Obedecí a mi nieta. Estaba intrigado por saber qué tenía en su retorcida mente, aunque no había que ser muy listo para imaginarlo. Una vez sentado, nadó hasta mi posición y no tardó en sujetar mi tranca. Apoyado sobre mis dos manos, eché la cabeza hacia atrás y cerré los ojos, dejando que hiciese conmigo lo que quisiera.
Comenzó a pajearme con mucha habilidad. Con una mano bombeaba mi falo y con la otra me acariciaba los huevos, dándome una dosis extra de placer y morbo. Hacía mucho tiempo que no me sentía tan excitado, que no notaba el cálido contacto de unas manos ajenas, y menos de unas tan habilidosas. La respiración se me aceleraba al mismo ritmo que ella aumentaba la velocidad de la masturbación.
Abrí los ojos para poder ver cómo mi nieta jugaba con mi polla. Fue al ver sus tetazas apretadas contra la pared de la piscina cuando definitivamente me dejé ir y le pedí que me la chupara. Sin mediar palabra, se la metió en la boca y comenzó a mamar. Tenía la misma habilidad con la lengua que con las manos. Sus gruesos labios circundaban mi miembro viril, introduciéndose cada vez más.
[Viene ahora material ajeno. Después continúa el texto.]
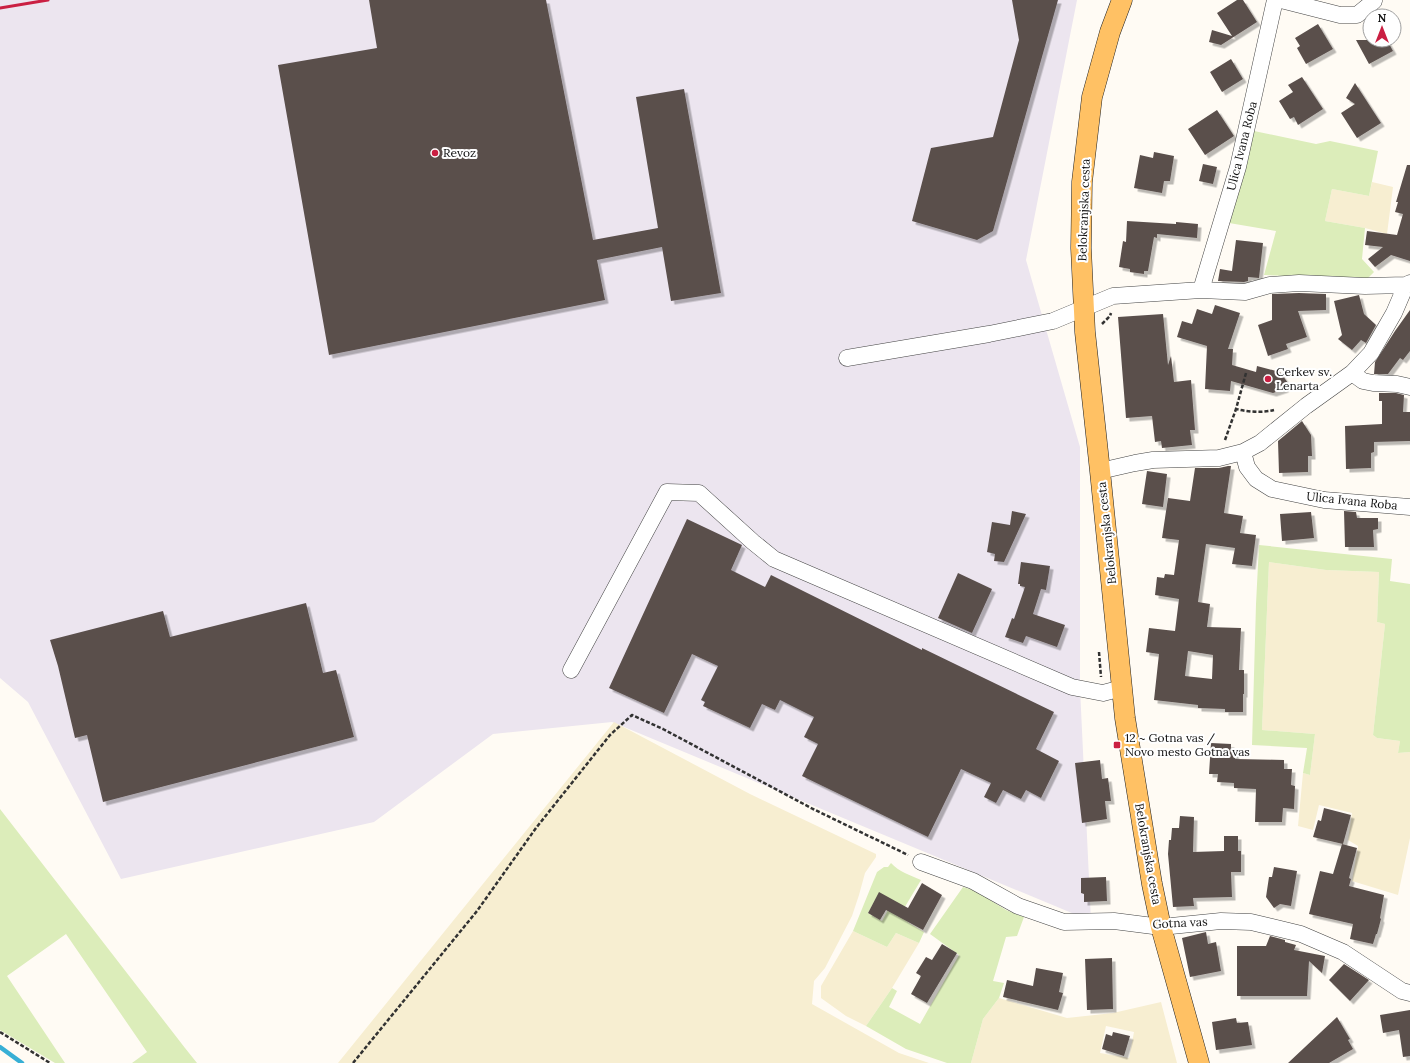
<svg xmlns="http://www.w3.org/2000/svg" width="1410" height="1063" font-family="Lora,serif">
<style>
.industrial{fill:#ece5ef}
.farmland{fill:#f7eed1;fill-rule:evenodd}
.green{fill:#dcedba;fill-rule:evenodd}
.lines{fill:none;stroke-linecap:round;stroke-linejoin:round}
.stream{stroke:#37afd5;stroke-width:4.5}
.building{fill:#5a4f4c;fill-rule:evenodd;filter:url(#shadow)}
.minor-casing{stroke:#434343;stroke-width:17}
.major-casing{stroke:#212121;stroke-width:21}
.path{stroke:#323232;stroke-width:2.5;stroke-dasharray:4 2;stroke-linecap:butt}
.minor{stroke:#fff;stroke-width:16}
.major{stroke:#ffc164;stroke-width:20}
.rail{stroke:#ca1f42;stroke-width:3}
.poi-dot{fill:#ca1f42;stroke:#fff;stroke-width:1.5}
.labels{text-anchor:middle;stroke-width:4;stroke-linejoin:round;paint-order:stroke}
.street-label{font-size:12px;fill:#101010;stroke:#fff}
.poi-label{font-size:12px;fill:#101010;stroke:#fff;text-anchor:start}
</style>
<defs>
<filter id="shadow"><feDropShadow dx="3.5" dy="3.5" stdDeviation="0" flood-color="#0004"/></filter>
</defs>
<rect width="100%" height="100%" fill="#fffbf4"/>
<path class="industrial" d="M 0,0 L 1077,0 L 1026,260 L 1080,447 L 1080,688 L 1091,921 L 612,722 L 493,734 L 374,822 L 121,879 L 28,702 L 0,678 Z"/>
<path class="farmland" d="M 1372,182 L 1393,187 L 1387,234 L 1365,228 L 1325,221 L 1332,189 L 1369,196 Z
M 1269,562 L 1326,570 L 1379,572 L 1377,622 L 1385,624 L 1373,735 L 1377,738 L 1400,741 L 1398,753 L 1410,752 L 1410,838 L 1398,895 L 1352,881 L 1358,846 L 1348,840 L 1352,813 L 1319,805 L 1313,830 L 1298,826 L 1303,773 L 1310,775 L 1315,734 L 1262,730 Z
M 614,722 L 750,794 L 876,854 L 876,857 L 865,873 L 859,895 L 852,916 L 825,968 L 814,981 L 812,1004 L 899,1053 L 929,1063 L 338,1063 Z
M 853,931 L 887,947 L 896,933 L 919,943 L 892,988 L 866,1026 L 846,1016 L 821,998 L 821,986 Z
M 999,998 L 1067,1018 L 1113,1013 L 1161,1002 L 1177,1063 L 971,1063 L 983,1019 ZM 1106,1026 L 1134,1032 L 1129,1058 L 1100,1053 Z"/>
<path class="green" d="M 1254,131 L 1316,144 L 1330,141 L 1378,151 L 1369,196 L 1332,189 L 1325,221 L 1365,228 L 1362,259 L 1374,272 L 1368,278 L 1351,279 L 1264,275 L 1276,231 L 1229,223 Z
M 1259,545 L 1392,559 L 1390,581 L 1410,584 L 1410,752 L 1398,753 L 1400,741 L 1377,738 L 1373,735 L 1385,624 L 1377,622 L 1379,572 L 1326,570 L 1269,562 L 1262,730 L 1315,734 L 1310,775 L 1303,773 L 1307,748 L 1252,745 L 1256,604 Z
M 0,809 L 185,1048 L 197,1063 L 132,1063 L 147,1052 L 66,934 L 7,976 L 65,1063 L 55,1063 L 0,1030 Z
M 891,863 C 899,872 910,875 921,880 L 900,915 L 909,923 L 924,932 L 919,943 L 896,933 L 887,947 L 853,931 L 877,872 L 884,867 L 888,867 ZM 879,893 L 893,901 L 882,921 L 868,913 Z
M 963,887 L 980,892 L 990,900 L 1006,910 L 1024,917 L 1017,936 L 1006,937 L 993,981 L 1004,983 L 999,998 L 983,1019 L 971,1063 L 947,1063 L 906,1049 L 866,1026 L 892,988 L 897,991 L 889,1007 L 920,1024 L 959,955 L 930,934 Z"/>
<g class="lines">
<path class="stream" d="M 0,1047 L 22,1063"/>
</g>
<path class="building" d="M 369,0 L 546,0 L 593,240 L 658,228 L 636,97 L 684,89 L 721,293 L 671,301 L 662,247 L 597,260 L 605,300 L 329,355 L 278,65 L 377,48 Z
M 1012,0 L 1058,0 L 993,231 L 977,240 L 912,221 L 931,148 L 993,137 L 1019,40 Z
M 1237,0 L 1243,0 L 1257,22 L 1221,45 L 1209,42 L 1212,30 L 1232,36 L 1217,13 Z
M 1318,24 L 1333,49 L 1306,64 L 1297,48 L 1300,46 L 1295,38 Z
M 1356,40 L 1387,40 L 1393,51 L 1369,64 Z
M 1231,59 L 1243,79 L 1222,92 L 1210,72 Z
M 1302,77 L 1323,109 L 1298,125 L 1294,117 L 1290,119 L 1279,101 L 1293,92 L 1288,85 Z
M 1355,83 L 1381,123 L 1357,138 L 1341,113 L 1355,104 L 1346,98 Z
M 1217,110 L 1234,136 L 1205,155 L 1188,129 Z
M 1154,152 L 1174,156 L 1170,181 L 1164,181 L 1162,193 L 1134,188 L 1140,155 L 1153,158 Z
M 1203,164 L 1217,167 L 1213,184 L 1199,181 Z
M 1407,165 L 1410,165 L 1410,261 L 1391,255 L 1375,267 L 1368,259 L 1383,247 L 1365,245 L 1367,231 L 1397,235 L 1403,214 L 1395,212 L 1398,202 L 1396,202 Z
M 1127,221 L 1176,224 L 1176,222 L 1198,224 L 1197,238 L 1157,234 L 1157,238 L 1154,237 L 1148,271 L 1144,271 L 1144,274 L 1130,272 L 1130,269 L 1119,267 L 1123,241 L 1126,242 Z
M 1236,240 L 1263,243 L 1259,278 L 1248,277 L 1248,281 L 1244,282 L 1218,281 L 1220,269 L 1232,271 Z
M 1299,293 L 1326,294 L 1326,310 L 1298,311 L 1307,337 L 1286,344 L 1288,349 L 1268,356 L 1258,325 L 1272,320 L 1272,294 Z
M 1359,295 L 1364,314 L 1376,325 L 1366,343 L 1361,340 L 1352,350 L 1338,339 L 1342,335 L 1334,301 Z
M 1215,305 L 1240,313 L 1228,349 L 1233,349 L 1232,365 L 1256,372 L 1257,366 L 1280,372 L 1288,383 L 1285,389 L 1273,393 L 1231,381 L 1230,391 L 1205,389 L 1207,346 L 1177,337 L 1182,321 L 1192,324 L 1197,309 L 1212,314 Z
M 1410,310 L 1410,351 L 1403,360 L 1400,358 L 1388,374 L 1374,374 L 1375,362 L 1395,331 Z
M 1163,314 L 1168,365 L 1171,356 L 1174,382 L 1191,380 L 1195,430 L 1190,430 L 1192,445 L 1162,448 L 1161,441 L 1155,442 L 1152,416 L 1126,418 L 1118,317 Z
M 1379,393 L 1396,393 L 1404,395 L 1403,412 L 1410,412 L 1410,441 L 1374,442 L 1374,452 L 1371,453 L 1371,468 L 1346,469 L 1345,426 L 1382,424 L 1382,401 L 1379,401 Z
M 1302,421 L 1311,435 L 1312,456 L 1308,456 L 1308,472 L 1279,473 L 1278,441 Z
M 1228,466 L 1231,466 L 1224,513 L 1243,516 L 1240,533 L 1256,535 L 1252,566 L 1232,564 L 1235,548 L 1206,544 L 1198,602 L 1210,604 L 1207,627 L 1241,628 L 1239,670 L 1244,670 L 1244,694 L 1243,694 L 1243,712 L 1225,712 L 1225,709 L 1198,708 L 1198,705 L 1154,700 L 1159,654 L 1146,652 L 1149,628 L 1175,631 L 1179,599 L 1155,595 L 1157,577 L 1164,578 L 1165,574 L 1174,575 L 1179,540 L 1162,538 L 1168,498 L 1190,501 L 1195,468 L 1219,468 ZM 1188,651 L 1213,655 L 1212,679 L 1185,676 Z
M 1147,471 L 1167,474 L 1163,507 L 1142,504 Z
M 1012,511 L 1026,514 L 1004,562 L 994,561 L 995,554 L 987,552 L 992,522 L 1010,525 Z
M 1344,511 L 1356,512 L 1357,518 L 1378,518 L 1378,529 L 1373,530 L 1374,547 L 1345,547 Z
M 1311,512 L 1314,538 L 1282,541 L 1280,514 Z
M 687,519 L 742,545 L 731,570 L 765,587 L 771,575 L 922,650 L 922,648 L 1054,712 L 1036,749 L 1059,761 L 1041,798 L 1026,790 L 1021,799 L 1003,790 L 996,803 L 984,797 L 991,783 L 961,769 L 928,837 L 802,776 L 818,744 L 804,737 L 814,717 L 780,700 L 775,710 L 762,704 L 750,728 L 703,706 L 705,702 L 701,700 L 718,666 L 692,654 L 664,713 L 609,688 Z
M 1021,562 L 1050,566 L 1046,590 L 1041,589 L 1033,614 L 1065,625 L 1057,647 L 1026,636 L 1023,643 L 1005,637 L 1012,618 L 1014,619 L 1025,587 L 1020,586 L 1020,584 L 1018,584 Z
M 958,573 L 992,589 L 972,633 L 938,618 Z
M 306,603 L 323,673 L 336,670 L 354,737 L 103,802 L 87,735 L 75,738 L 58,666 L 50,640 L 163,611 L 170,637 Z
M 1211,743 L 1231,744 L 1231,750 L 1236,750 L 1235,759 L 1284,760 L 1284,769 L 1292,769 L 1291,785 L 1295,786 L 1294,809 L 1283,808 L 1282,822 L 1255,822 L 1256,789 L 1234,788 L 1234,783 L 1217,782 L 1218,774 L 1209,774 Z
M 1100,760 L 1102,779 L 1108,778 L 1111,801 L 1105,801 L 1107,819 L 1082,823 L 1075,763 Z
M 1324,808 L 1351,815 L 1343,844 L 1313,837 L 1318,820 L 1321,821 Z
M 1180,816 L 1194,817 L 1193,852 L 1224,851 L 1224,836 L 1238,836 L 1238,851 L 1241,851 L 1241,872 L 1231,872 L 1232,897 L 1193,898 L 1194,906 L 1173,907 L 1168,854 L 1169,840 L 1171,840 L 1172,828 L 1179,828 Z
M 1342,844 L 1357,848 L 1349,878 L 1351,879 L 1349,886 L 1384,895 L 1380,918 L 1381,919 L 1377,934 L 1376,934 L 1373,944 L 1350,939 L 1353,924 L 1309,914 L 1320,871 L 1333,874 Z
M 1274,867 L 1297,871 L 1291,906 L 1280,904 L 1274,908 L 1266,897 L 1269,877 L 1272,877 Z
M 1106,877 L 1107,901 L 1084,902 L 1084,894 L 1081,893 L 1081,878 Z
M 922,883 L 942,895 L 923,930 L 886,910 L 880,920 L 868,913 L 879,892 L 908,908 Z
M 1206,932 L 1208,944 L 1216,942 L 1221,971 L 1190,977 L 1182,938 Z
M 1270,936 L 1285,940 L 1285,942 L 1296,945 L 1294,950 L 1325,956 L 1322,973 L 1309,961 L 1307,996 L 1237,996 L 1237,946 L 1266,946 Z
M 942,944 L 957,953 L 927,1003 L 911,994 L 921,976 L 916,973 L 926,957 L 932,960 Z
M 1112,958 L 1113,1009 L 1087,1010 L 1085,959 Z
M 1344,964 L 1369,980 L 1350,1001 L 1329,980 Z
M 1036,968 L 1063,973 L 1059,992 L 1063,993 L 1058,1010 L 1003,997 L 1007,980 L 1033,986 Z
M 1410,1010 L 1410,1056 L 1403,1057 L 1399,1030 L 1383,1033 L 1380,1015 Z
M 1337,1017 L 1350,1039 L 1348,1040 L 1353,1049 L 1329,1063 L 1288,1063 Z
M 1236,1018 L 1237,1023 L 1248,1022 L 1252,1045 L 1216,1050 L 1212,1022 Z
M 1113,1032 L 1130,1036 L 1124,1056 L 1102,1049 L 1106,1034 L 1112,1036 Z"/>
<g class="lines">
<g class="minor-casing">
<path id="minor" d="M 1281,0 L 1340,15 L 1357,15 L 1374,1
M 1201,290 L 1238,167 L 1275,0
M 847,358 L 989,334 L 1053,321 L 1113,296 L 1201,290 L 1245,292 L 1270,285 L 1299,283 L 1365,286 L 1406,285 L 1410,283
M 1352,373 L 1363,381 L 1373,383 L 1397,384 L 1410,387
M 1243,452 L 1247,467 L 1256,479 L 1272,489 L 1324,500 L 1410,507
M 1100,471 L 1135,463 L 1153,460 L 1219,458 L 1243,452 L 1260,443 L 1306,406 L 1352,373 L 1371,353 L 1394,313 L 1406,285
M 571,670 L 667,492 L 699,493 L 753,542 L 774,559 L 1072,687 L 1103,693 L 1122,688
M 921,862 L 973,881 L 1018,906 L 1064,922 L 1114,921 L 1161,927 L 1221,921 L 1251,922 L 1301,934 L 1343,952 L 1402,991 L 1410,993"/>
</g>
<g class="major-casing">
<path id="major" d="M 1122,0 L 1110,32 L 1092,97 L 1082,182 L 1081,248 L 1085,332 L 1100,471 L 1125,718 L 1152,884 L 1161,927 L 1199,1063"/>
</g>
<path class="path" d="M 1102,324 L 1110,316 L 1111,313
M 1246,373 L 1236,409 C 1249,412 1262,413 1274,410
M 1225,440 L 1236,409
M 1099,652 L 1101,677
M 0,1032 L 50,1063
M 353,1063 L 477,911 L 536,828 L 610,735 L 632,715 L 663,729 L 813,809 L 908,855"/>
<use href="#minor" class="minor"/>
<use href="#major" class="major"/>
<path class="rail" d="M 0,8 L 48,0"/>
</g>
<g class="poi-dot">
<circle cx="435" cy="153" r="4"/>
<circle cx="1268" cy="379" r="4"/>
<rect x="1113" y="741" width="8" height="8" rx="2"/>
</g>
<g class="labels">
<g class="street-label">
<text transform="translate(1242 146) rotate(-76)" y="4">Ulica Ivana Roba</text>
<text transform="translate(1084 210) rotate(-88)" y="4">Belokranjska cesta</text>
<text transform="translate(1352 501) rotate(6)" y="4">Ulica Ivana Roba</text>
<text transform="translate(1107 533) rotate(-96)" y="4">Belokranjska cesta</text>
<text transform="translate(1148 854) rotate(80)" y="4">Belokranjska cesta</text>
<text transform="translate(1180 923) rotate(-3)" y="4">Gotna vas</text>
</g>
<g class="poi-label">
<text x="443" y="157">Revoz</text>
<text x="1276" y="376">Cerkev sv.<tspan x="1276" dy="14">Lenarta</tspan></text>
<text x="1125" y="742">12 ~ Gotna vas /<tspan x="1125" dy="14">Novo mesto Gotna vas</tspan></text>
</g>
</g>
<g transform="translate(1382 28)"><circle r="19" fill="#ffffff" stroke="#9f9f9f"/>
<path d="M0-3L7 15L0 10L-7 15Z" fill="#ca1f42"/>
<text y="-6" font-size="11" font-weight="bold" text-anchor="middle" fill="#101010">N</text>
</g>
</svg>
La agarré del pelo para acompañar sus, cada vez más rápidos, movimientos de cuello. La tenía empapada en su saliva y succionaba mi glande, tenía un gran talento para las felaciones. Continuó la mamada hasta que ya no pude aguantar más y le avisé de que estaba a punto de correrme. Lejos de parar, siguió comiéndomela hasta que eyaculé en su boca. Me enseñó mi propio semen y lo escupió en la piscina. Bajé al agua y la abracé en señal de agradecimiento, sin desaprovechar la oportunidad de agarrarle bien el culo.
– Si la primera lección es así, no quiero imaginar cómo será la segunda.
– En la siguiente, tú tendrás que demostrarme lo que sabes hacer.
– ¿Te refieres a sexo oral?
– Exacto. Es la única forma de que te deje entrar en mi piscina.